Des échanges « normaux » pour le chirurgien

Expert international dans le traitement du cancer de la prostate, Abdel Rahmène Azzouzi, 53 ans, comparaissait pour des dizaines de SMS, cadeaux et propositions de sorties transmises à une employée administrative de l’établissement et pour avoir consulté le dossier médical de celle-ci, afin d’obtenir son adresse. Les faits qui lui sont reprochés se sont déroulés, sur différentes périodes, entre juin 2015 et mai 2018.

Interrogé dès l’ouverture du procès sur une série de 17 SMS transmis entre le 2 et le 7 août 2017, ponctuée d’un envoi de chocolats à son domicile, Abdel Rahmène Azzouzi a défendu une démarche « sentimentale » et des échanges « normaux ». « La moyenne d’envoi de SMS en France, c’est 47 par personne et par semaine, je n’y vois rien d’excessif. A ce moment, il n’y avait plus aucune relation hiérarchique entre nous.
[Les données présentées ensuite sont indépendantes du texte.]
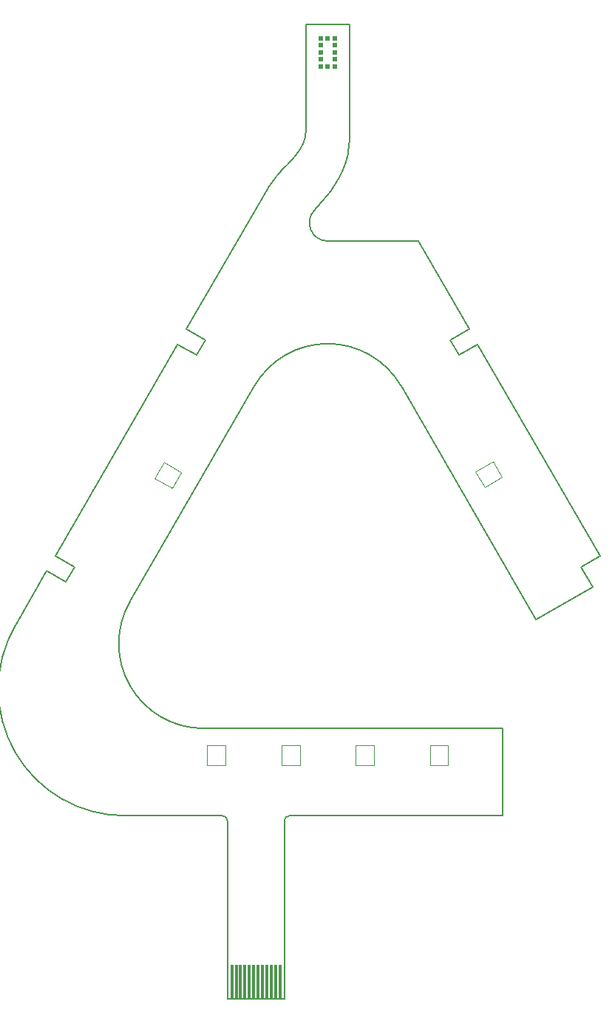
<source format=gtp>
G04*
G04 #@! TF.GenerationSoftware,Altium Limited,Altium Designer,19.0.12 (326)*
G04*
G04 Layer_Color=8421504*
%FSLAX44Y44*%
%MOMM*%
G71*
G01*
G75*
%ADD13C,0.1270*%
%ADD14C,0.0500*%
%ADD15C,0.0500*%
%ADD16R,0.3000X4.0000*%
%ADD17R,0.5000X0.5000*%
%ADD18R,0.5000X0.5800*%
D13*
X71033Y210000D02*
G03*
X65000Y203904I31J-6065D01*
G01*
X0Y203812D02*
G03*
X-5942Y210000I-6065J123D01*
G01*
X-111533Y455503D02*
G03*
X-27532Y310000I84003J-48502D01*
G01*
X198813Y702019D02*
G03*
X30804Y702023I-84006J-48498D01*
G01*
X100117Y903997D02*
G03*
X114813Y867997I14697J-15000D01*
G01*
X100117Y903997D02*
G03*
X118069Y924838I-112752J115276D01*
G01*
X86550Y979398D02*
G03*
X88952Y986455I-34722J15755D01*
G01*
X55905Y941923D02*
G03*
X46385Y928999I62227J-55807D01*
G01*
X127940Y940646D02*
G03*
X131966Y948976I-104630J55697D01*
G01*
X67301Y954122D02*
G03*
X72986Y960189I-226733J218176D01*
G01*
X137728Y966245D02*
G03*
X139816Y983996I-76944J18047D01*
G01*
X135260Y957526D02*
G03*
X137728Y966245I-88650J29809D01*
G01*
X118069Y924838D02*
G03*
X127940Y940646I-111894J80857D01*
G01*
X72986Y960189D02*
G03*
X78280Y966360I-96757J88364D01*
G01*
X131966Y948976D02*
G03*
X135260Y957526I-96690J42161D01*
G01*
X88952Y986455D02*
G03*
X89816Y993997I-32548J7551D01*
G01*
X78280Y966360D02*
G03*
X82897Y972731I-59537J48000D01*
G01*
D02*
G03*
X86550Y979398I-42719J27740D01*
G01*
X61512Y948065D02*
G03*
X55905Y941922I151760J-144153D01*
G01*
X-243169Y427506D02*
G03*
X-117601Y210003I125572J-72503D01*
G01*
X0Y0D02*
Y203812D01*
X65000Y0D02*
Y203904D01*
X0Y0D02*
X65000D01*
X353156Y434674D02*
X418158Y472087D01*
X198813Y702019D02*
X353156Y434674D01*
X405003Y494874D02*
X418158Y472087D01*
X405003Y494874D02*
X426654Y507374D01*
X286664Y749856D02*
X426654Y507374D01*
X218461Y867994D02*
X276665Y767177D01*
X255014Y754678D02*
X276665Y767177D01*
X265013Y737357D02*
X286664Y749856D01*
X255014Y754678D02*
X265013Y737357D01*
X114813Y867997D02*
X218461Y867994D01*
X139816Y983996D02*
X139816Y1003996D01*
X89816Y993997D02*
X89816Y1003997D01*
X61512Y948065D02*
X67301Y954122D01*
X-47044Y767185D02*
X46385Y928999D01*
X-47044Y767185D02*
X-25393Y754685D01*
X-35394Y737365D02*
X-25393Y754685D01*
X-57044Y749865D02*
X-35394Y737365D01*
X-197046Y507389D02*
X-57044Y749865D01*
X-111533Y455503D02*
X30804Y702023D01*
X-27532Y310000D02*
X314799Y309992D01*
X-243169Y427506D02*
X-207046Y490069D01*
X-185396Y477568D02*
X-175396Y494889D01*
X-197046Y507389D02*
X-175396Y494889D01*
X-207046Y490069D02*
X-185396Y477568D01*
X-117601Y210003D02*
X-5942Y210000D01*
X71033Y210000D02*
X314799D01*
Y309992D01*
X139816Y1003996D02*
Y1115996D01*
X89818D02*
X139816D01*
X89816Y1003997D02*
Y1115997D01*
D14*
X-23201Y290999D02*
X-2201D01*
Y267999D02*
Y290999D01*
X-23201Y267999D02*
X-2201D01*
X-23201D02*
Y290999D01*
X61796Y290997D02*
X82795D01*
Y267997D02*
Y290997D01*
X61796Y267997D02*
X82795D01*
X61796D02*
Y290997D01*
X146797Y291000D02*
X167797D01*
Y268001D02*
Y291000D01*
X146797Y268001D02*
X167797D01*
X146797D02*
Y291000D01*
X231799Y290993D02*
X252799D01*
Y267993D02*
Y290993D01*
X231799Y267993D02*
X252799D01*
X231799D02*
Y290993D01*
D15*
X-83224Y596373D02*
X-72785Y614503D01*
X-63292Y584897D02*
X-52853Y603027D01*
X-72785Y614503D02*
X-52853Y603027D01*
X-83224Y596373D02*
X-63292Y584897D01*
X304030Y615725D02*
X314469Y597595D01*
X284098Y604248D02*
X294537Y586119D01*
X284098Y604248D02*
X304030Y615725D01*
X294537Y586119D02*
X314469Y597595D01*
D16*
X15000Y20000D02*
D03*
X20000D02*
D03*
X25000D02*
D03*
X30000D02*
D03*
X35000D02*
D03*
X40000D02*
D03*
X45000D02*
D03*
X50000D02*
D03*
X55000D02*
D03*
X60000D02*
D03*
X10000D02*
D03*
X5000D02*
D03*
D17*
X114808Y1068072D02*
D03*
X122808D02*
D03*
Y1076072D02*
D03*
Y1084072D02*
D03*
Y1092072D02*
D03*
Y1100072D02*
D03*
X114808D02*
D03*
X106808D02*
D03*
Y1092072D02*
D03*
Y1084072D02*
D03*
Y1076072D02*
D03*
D18*
Y1067672D02*
D03*
M02*

</source>
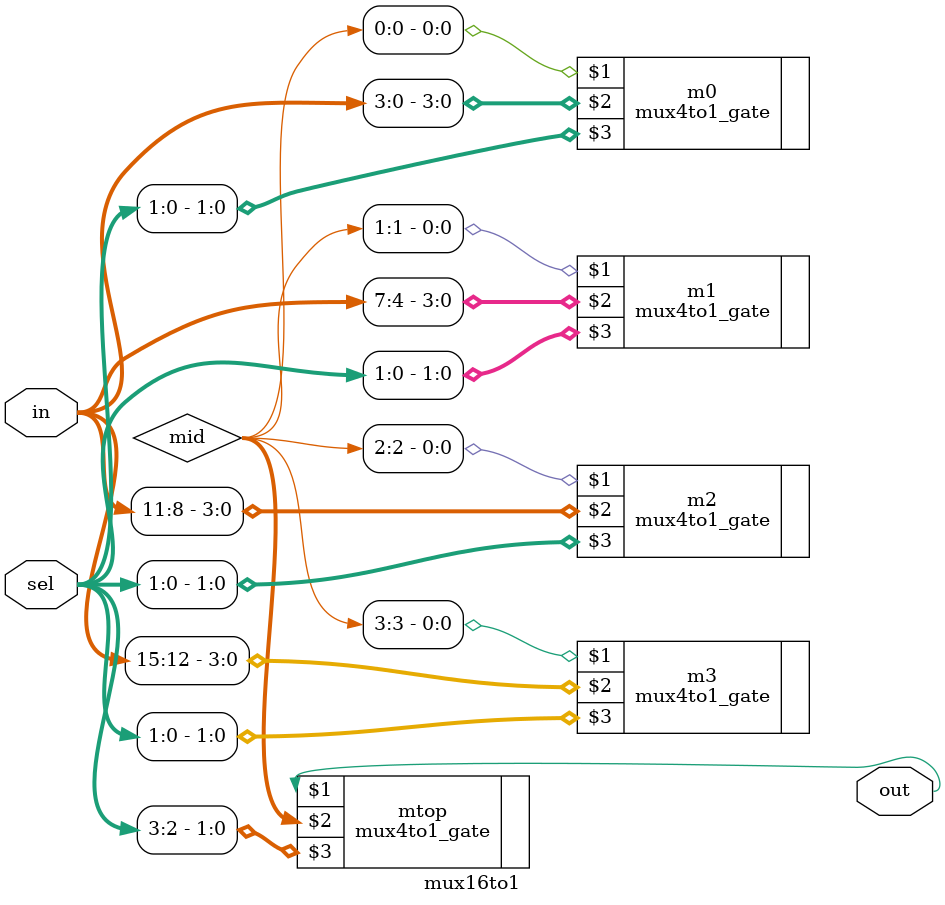
<source format=v>
module mux16to1(
    output out,
    input  [15:0] in,   // in[15]...in[0]
    input  [3:0] sel    // sel[3]=MSB ... sel[0]=LSB
);
    wire [3:0] mid; // outputs of first-level muxes
    // lower two select bits select inside 4:1, upper two select which group
    mux4to1_gate m0(mid[0], in[3:0],   sel[1:0]);
    mux4to1_gate m1(mid[1], in[7:4],   sel[1:0]);
    mux4to1_gate m2(mid[2], in[11:8],  sel[1:0]);
    mux4to1_gate m3(mid[3], in[15:12], sel[1:0]);
    mux4to1_gate mtop(out, mid, sel[3:2]);
endmodule

</source>
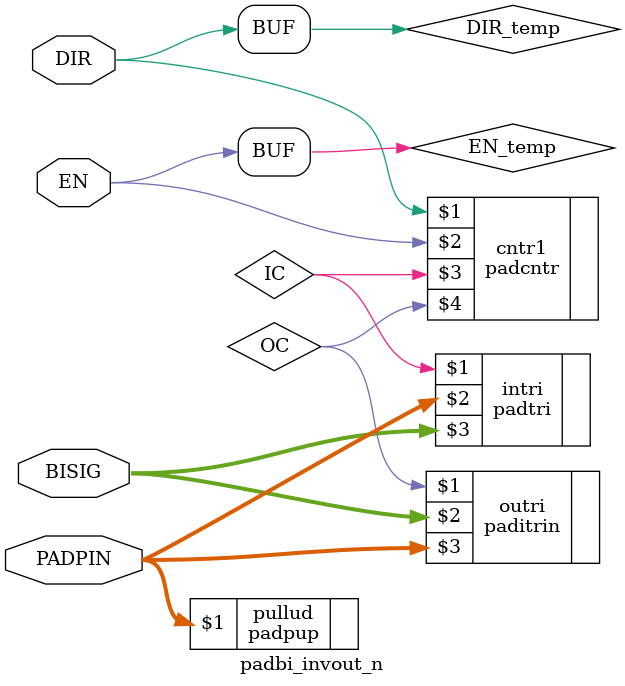
<source format=v>
module padbi_invout_n(EN,DIR,BISIG,PADPIN);
  parameter M = 7;
  parameter N = 0;
  parameter SLIM_FLAG = 0;
  parameter OUTDRIVE = "4MA";
  parameter LEVEL_SHIFTING = 0;
  parameter SCHMITT_TRIGGER = 0;
  parameter PULL_TYPE = "None";
  parameter
        d_EN_r = 0,
        d_EN_f = 0,
        d_DIR_r = 0,
        d_DIR_f = 0,
        d_BISIG = 1,
        d_PADPIN = 1;
  input  EN;
  input  DIR;
  inout [M:N] BISIG;
  inout [M:N] PADPIN;
  wire  EN_temp;
  wire  DIR_temp;
  wire [M:N] BISIG_temp;
  wire [M:N] PADPIN_temp;
  wire  IC;
  wire  OC;
  assign #(d_EN_r,d_EN_f) EN_temp = EN;
  assign #(d_DIR_r,d_DIR_f) DIR_temp = DIR;
  padpup #(M,N,PULL_TYPE) pullud (PADPIN);
  paditrin #(M,N,PULL_TYPE) outri (OC,BISIG,PADPIN);
  padtri #(M,N) intri (IC,PADPIN,BISIG);
  padcntr cntr1 (DIR_temp,EN_temp,IC,OC);
endmodule

</source>
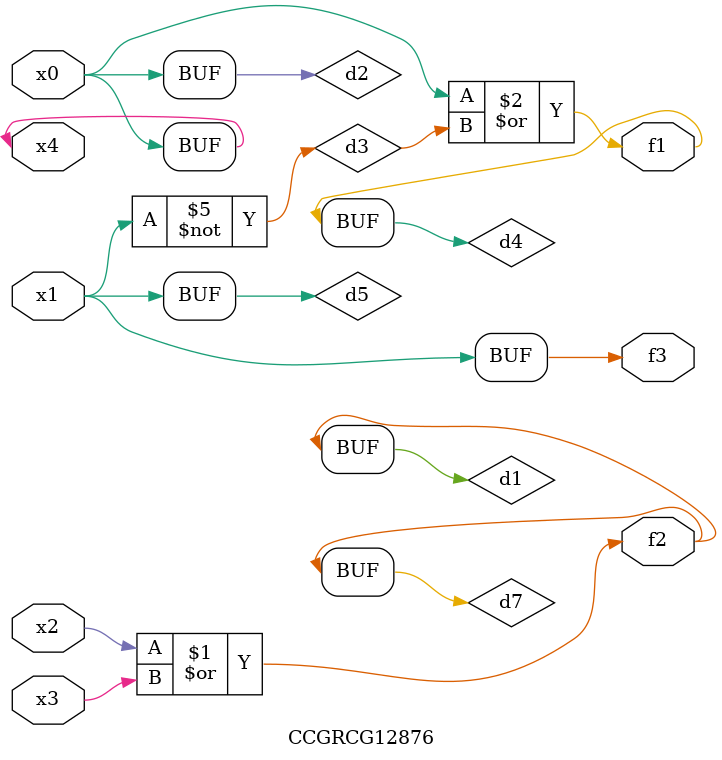
<source format=v>
module CCGRCG12876(
	input x0, x1, x2, x3, x4,
	output f1, f2, f3
);

	wire d1, d2, d3, d4, d5, d6, d7;

	or (d1, x2, x3);
	buf (d2, x0, x4);
	not (d3, x1);
	or (d4, d2, d3);
	not (d5, d3);
	nand (d6, d1, d3);
	or (d7, d1);
	assign f1 = d4;
	assign f2 = d7;
	assign f3 = d5;
endmodule

</source>
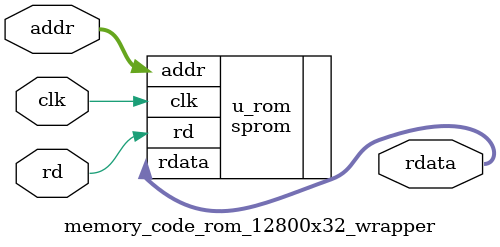
<source format=v>


// full dual port memory for AE config buffer
module ae_config_buffer_256x32_wrapper
(
input clk_a,
input [7:0] addr_a,
input en_a,
input wr_a,
input [31:0] wdata_a,
output [31:0] rdata_a,

input clk_b,
input [7:0] addr_b,
input en_b,
input wr_b,
input [31:0] wdata_b,
output [31:0] rdata_b
);

dpram_full #(.RAM_SIZE(256), .ADDR_WIDTH(8), .DATA_WIDTH(32))	u_ram
(
   	.clk_a      (clk_a               ),
   	.addr_a     (addr_a              ),
   	.rd_a       (en_a && ~wr_a       ),
   	.wr_a       (wr_a                ),
   	.wdata_a    (wdata_a             ),
   	.rdata_a    (rdata_a             ),
   	.clk_b      (clk_b               ),
   	.addr_b     (addr_b              ),
   	.rd_b       (en_b && ~wr_b       ),
   	.wr_b       (wr_b                ),
   	.wdata_b    (wdata_b             ),
   	.rdata_b    (rdata_b             )
);

endmodule

// single port SRAM for AE coherent buffer
module ae_coh_buffer_682x192_wrapper
(
	input clk,
	input en,
	input we,
	input [9:0] addr,
	input [191:0] wdata,
	output [191:0] rdata
);

spram #(.RAM_SIZE(682), .ADDR_WIDTH(10), .DATA_WIDTH(192)) u_ram
(
	.clk   (clk    ),
	.en    (en     ),
	.we    (we     ),
	.addr  (addr   ),
	.wdata (wdata  ),
	.rdata (rdata  )
);

endmodule

// single port SRAM for AE non-coherent buffer
module ae_noncoh_buffer_682x64_wrapper
(
	input clk,
	input en,
	input we,
	input [9:0] addr,
	input [63:0] wdata,
	output [63:0] rdata
);

spram #(.RAM_SIZE(682), .ADDR_WIDTH(10), .DATA_WIDTH(64)) u_ram
(
	.clk   (clk    ),
	.en    (en     ),
	.we    (we     ),
	.addr  (addr   ),
	.wdata (wdata  ),
	.rdata (rdata  )
);

endmodule

// single port SRAM for AE sample data buffer
module ae_sample_buffer_32768x32_wrapper
(
	input clk,
	input en,
	input we,
	input [14:0] addr,
	input [31:0] wdata,
	output [31:0] rdata
);

spram #(.RAM_SIZE(32768), .ADDR_WIDTH(15), .DATA_WIDTH(32)) u_ram
(
	.clk   (clk    ),
	.en    (en     ),
	.we    (we     ),
	.addr  (addr   ),
	.wdata (wdata  ),
	.rdata (rdata  )
);

endmodule

// single port SRAM for TE FIFO
module te_fifo_ram_2560x32_wrapper
(
	input clk,
	input en,
	input we,
	input [11:0] addr,
	input [31:0] wdata,
	output [31:0] rdata
);

spram #(.RAM_SIZE(2560), .ADDR_WIDTH(12), .DATA_WIDTH(32)) u_ram
(
	.clk   (clk    ),
	.en    (en     ),
	.we    (we     ),
	.addr  (addr   ),
	.wdata (wdata  ),
	.rdata (rdata  )
);

endmodule

// single port SRAM for TE state buffer
module te_state_buffer_1024x32_wrapper
(
	input clk,
	input en,
	input we,
	input [9:0] addr,
	input [31:0] wdata,
	output [31:0] rdata
);

spram #(.RAM_SIZE(1024), .ADDR_WIDTH(10), .DATA_WIDTH(32)) u_ram
(
	.clk   (clk    ),
	.en    (en     ),
	.we    (we     ),
	.addr  (addr   ),
	.wdata (wdata  ),
	.rdata (rdata  )
);

endmodule

// single port SRAM for TE FIFO for L5
module te_fifo_ram_6144x32_wrapper
(
	input clk,
	input en,
	input we,
	input [12:0] addr,
	input [31:0] wdata,
	output [31:0] rdata
);

spram #(.RAM_SIZE(6144), .ADDR_WIDTH(13), .DATA_WIDTH(32)) u_ram
(
	.clk   (clk    ),
	.en    (en     ),
	.we    (we     ),
	.addr  (addr   ),
	.wdata (wdata  ),
	.rdata (rdata  )
);

endmodule

// single port ROM for B1C Legendre code
module b1c_legendre_rom_640x16_wrapper
(
	input clk,
	input rd,
	input [9:0] addr,
	output [15:0] rdata
);

sprom #(.ROM_SIZE(640), .ADDR_WIDTH(10), .DATA_WIDTH(16)) u_rom
(
	.clk   (clk    ),
	.rd    (rd     ),
	.addr  (addr   ),
	.rdata (rdata  )
);

endmodule

// single port ROM for L1C Legendre code
module l1c_legendre_rom_640x16_wrapper
(
	input clk,
	input rd,
	input [9:0] addr,
	output [15:0] rdata
);

sprom #(.ROM_SIZE(640), .ADDR_WIDTH(10), .DATA_WIDTH(16)) u_rom
(
	.clk   (clk    ),
	.rd    (rd     ),
	.addr  (addr   ),
	.rdata (rdata  )
);

endmodule

// single port ROM for Galileo memory code
module memory_code_rom_12800x32_wrapper
(
	input clk,
	input rd,
	input [13:0] addr,
	output [31:0] rdata
);

sprom #(.ROM_SIZE(12800), .ADDR_WIDTH(14), .DATA_WIDTH(32)) u_rom
(
	.clk   (clk    ),
	.rd    (rd     ),
	.addr  (addr   ),
	.rdata (rdata  )
);

endmodule

</source>
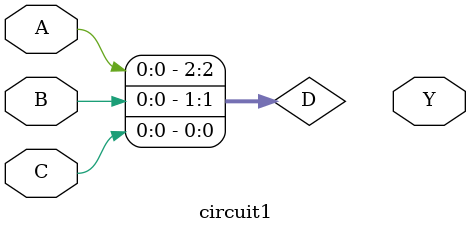
<source format=v>
`timescale 1ns / 1ps


module circuit1(
    input A,
    input B,
    input C,
    output reg Y
    );

    wire [2:0] D;

    assign D ={A,B,C};

    


endmodule
</source>
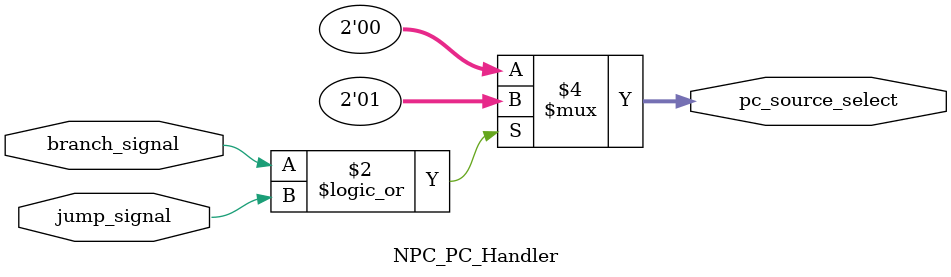
<source format=v>
module PC_Register (
    input clk,
    input reset,
    input [31:0] pc_in,
    input le,
    output reg [31:0] pc_out
);
    // PC register logic
    always @(posedge clk) begin
        if (reset) begin
            // Reset: Set all bits to 0
            pc_out <= 32'b0;
        end else if (le) begin
            pc_out <= pc_in;
        end
    end

endmodule

module NPC_PC_Handler(
    input branch_signal,
    input jump_signal,
    output reg [1:0] pc_source_select
);
    always @(*) begin
        // if (jump_signal == 1)                        pc_source_select = 2'b10; // Jump instruction
        if (branch_signal || jump_signal)                 pc_source_select = 2'b01; // Branch instruction
        else                             pc_source_select = 2'b00; // Normal execution
    end
endmodule
</source>
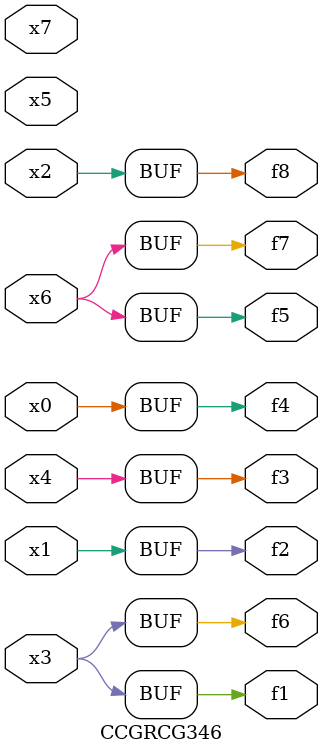
<source format=v>
module CCGRCG346(
	input x0, x1, x2, x3, x4, x5, x6, x7,
	output f1, f2, f3, f4, f5, f6, f7, f8
);
	assign f1 = x3;
	assign f2 = x1;
	assign f3 = x4;
	assign f4 = x0;
	assign f5 = x6;
	assign f6 = x3;
	assign f7 = x6;
	assign f8 = x2;
endmodule

</source>
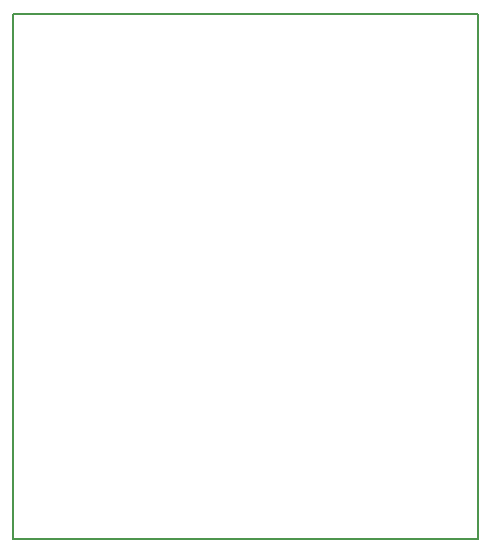
<source format=gbr>
G04 #@! TF.FileFunction,Profile,NP*
%FSLAX46Y46*%
G04 Gerber Fmt 4.6, Leading zero omitted, Abs format (unit mm)*
G04 Created by KiCad (PCBNEW 4.0.7) date 03/25/18 14:44:14*
%MOMM*%
%LPD*%
G01*
G04 APERTURE LIST*
%ADD10C,0.100000*%
%ADD11C,0.150000*%
G04 APERTURE END LIST*
D10*
D11*
X201930000Y-132080000D02*
X196850000Y-132080000D01*
X201930000Y-124460000D02*
X201930000Y-132080000D01*
X162560000Y-87630000D02*
X201930000Y-87630000D01*
X162560000Y-132080000D02*
X162560000Y-87630000D01*
X196850000Y-132080000D02*
X162560000Y-132080000D01*
X201930000Y-87630000D02*
X201930000Y-124460000D01*
M02*

</source>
Je la trouve très jolie, j’en suis désolé », a expliqué Abdel Rahmène Azzouzi.

Des cadeaux

« Pourquoi vous n’arrêtez pas de la contacter ? Qu’est-ce que vous cherchez ? », demande la présidente, Monique Legrand. « Parce que dans notre pays, aucune personne mariée ne noue de relations avec d’autres ? », rétorque le chirurgien. « Une bouteille de champagne, 200 euros et un DVD du film « A bras ouverts », ça veut dire quoi », insiste Me Nathalie Valade, l’avocate de la plaignante. « L’argent, c’est maladroit », finit par concéder le chirurgien.

« Ce qui est de l’ordre du sentimental ne relève pas du sexuel. On est bel et bien sur du harcèlement, pas sur du harcèlement sexuel (…) Monsieur Azzouzi, ce n’est pas un homme qui saute sur les femmes », a plaidé son avocat Me Samim Bolaki. En fin d’audience, Abdel Rahmène Azzouzi s’est excusé « pour la contrainte qu’a ressentie » la victime, tout en se disant « très frappé » par « la quantité d’inexactitudes qui ont pu être portées » devant la justice.

Abdel Rahmène Azzouzi a été suspendu le 1er août 2018 à titre provisoire de sa fonction de chef de service, à la suite d’un signalement du CHU d’Angers au procureur de la République. Il exerce toujours au sein de l’établissement en tant que praticien hospitalier et professeur des universités.